Recently my organization was in Africa presenting “The Mandela Architecture” to the Open Society Foundation. After the presentation, a gentleman approached my team and thanked us for delivering such a moving and inspiring program. He went on to inform us that he had traveled to China with Nelson Mandela in 1999, assisting the South African leader with his scheduled meetings with president Jiang Zemin and premier Zhu Rongji in Beijing. He told us that on the morning of the very first meeting with President Zemin, the Chinese leader barely greeted Mandela, looking decidedly unhappy and behaving somewhat less than gracious. When Mandela inquired as to the cause of President Zemin’s displeasure, the Chinese leader did not respond. At that moment, an aide approached Mandela, and whispered something in the South African leader’s ear. Mandela quickly rose from his seat, excused himself, and left the room. When he returned ten minutes later, he was greeted with smiles and warmth from the Chinese president, and the meeting proceeded in glorious international friendship.
So…what happened? Why was the Chinese leader initially so upset?
Mandela had made his own bed.
A tradition from childhood, no matter where he stayed – hotel, guest house, prison or palace, Nelson Mandela always, always, made his own bed. Unaware of Chinese cultural customs, he had no idea that he was insulting his host by doing so. And so, in order to right this cultural wrong, the South African leader immediately returned to his room, messed up the bed, wrinkled a pillow-case or two, and rejoined his host.
Quick, pleasant little story, right? Limited value, limited consequences, firestorm averted.
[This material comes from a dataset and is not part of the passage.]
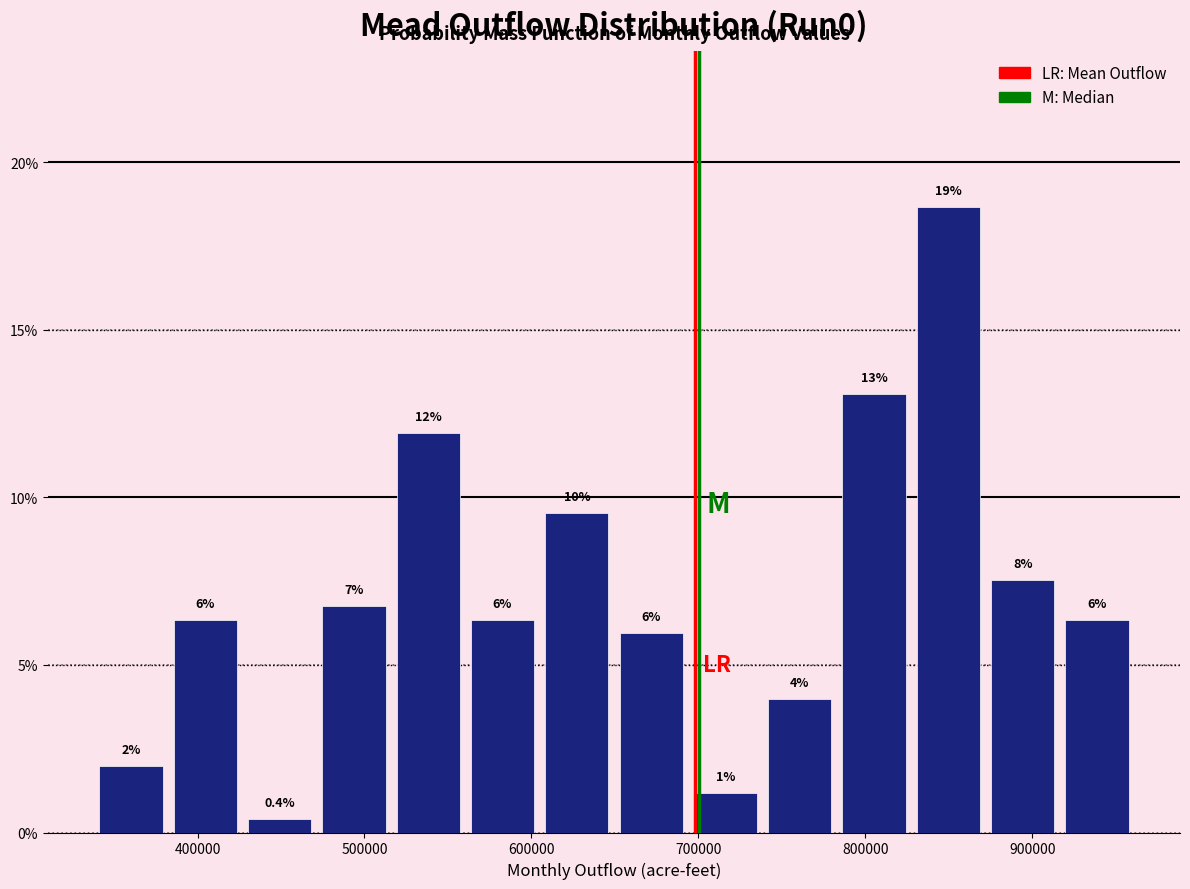

Over which range of the x-axis is the bar tallest?

830000 to 870000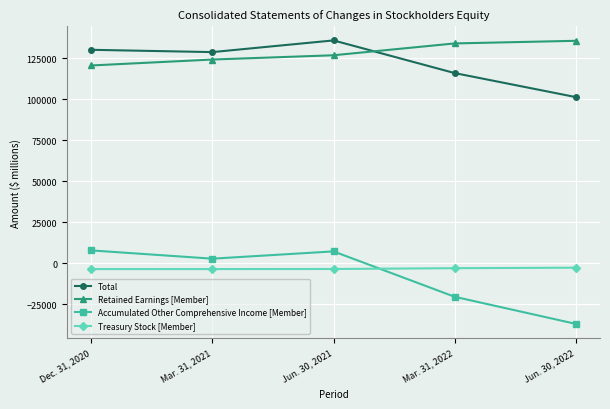

How many series are shown in this chart?

4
Except that if we look a little deeper into the story, if we become virtual storytellers and expand that moment in time into three dimensions, we can see the value that Nelson Mandela placed upon the nuances of other cultures. Understanding immediately that his Chinese host placed massive importance on caring for important guests, Mandela took immediate, massive action HIMSELF, by returning to his room and deconstructing his bed. That seemingly unimportant action is what paved the way for diplomacy between the two nations.
When executives and managers can expand the dimensions of the stories they tell, if they can become virtual storytellers, they draw the listener into both the nuances of the story and the actions required by the situation contained within the story. This is a technique that Leadership Masters has employed, and taught, for over thirty years. The art of virtual storytelling.
Storytelling is one of the most powerful drivers of legacy within the human experience. If we can learn to expand and deepen the boundaries of our storytelling, as the man from Open Society shows us, if we can teach ourselves to become virtual storytellers, we can then leverage the imaginations and emotions of the listener, teach deep and valuable lessons, and change the world, one human story at a time.